Like the Cubs, the Yankees certainly need the pitching and have the funds to sign Cobb. They also have a clear competitive window ahead of the, and the major market allure (to the extent Cobb is looking for that). They have an unsettled managerial and coaching situation, so that probably works against the Yankees, especially when you compare them to the Cubs, who have a manager and pitching coach whom Cobb reveres. Does Cobb like to hit? Hey, maybe that’s another thing.
Cobb mentioned “five years” in his interview with MLB Network Radio a couple weeks ago, but most projections have him landing a four-year deal in the $60 million range. Cobb is tied to draft pick compensation, so he’d cost the Cubs their second highest draft pick in 2018 (and $500,000 in IFA pool space) to sign.

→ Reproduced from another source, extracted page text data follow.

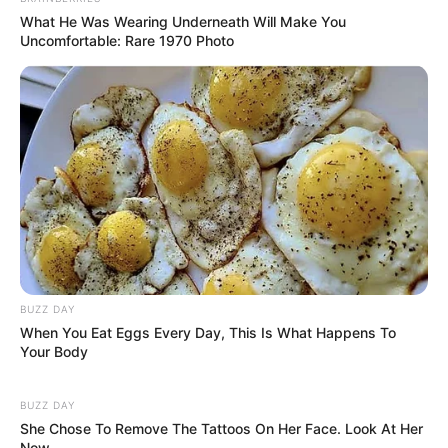
What He Was Wearing Underneath Will Make You
Uncomfortable: Rare 1970 Photo
BUZZ DAY
When You Eat Eggs Every Day, This Is What Happens To
Your Body
BUZZ DAY
She Chose To Remove The Tattoos On Her Face. Look At Her
Now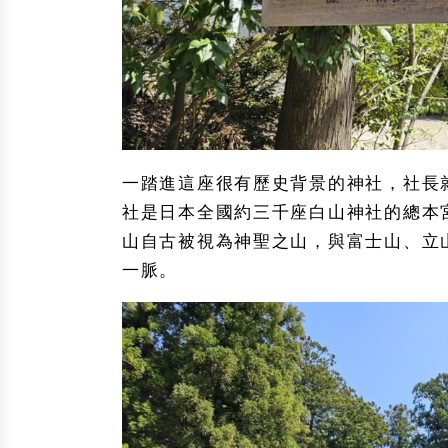
一踏進這座很有歷史背景的神社，社長
社是日本全國約三千座白山神社的總本
山自古被視為神聖之山，與富士山、立
一脈。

If the Yankees wind up over the luxury tax cap for 2017 (as they project to), their penalties would be much stiffer to sign Cobb: their second highest AND fifth highest pick, and $1 million in IFA pool space. So there’s another advantage for the Cubs.
The point here is to pass along the Gammons report, and also just to keep on your radar the fact that even though it sure FEELS like Cobb to the Cubs is a fait accompli, there will be other interested teams. And, apparently, the Yankees want him just as much as the Cubs.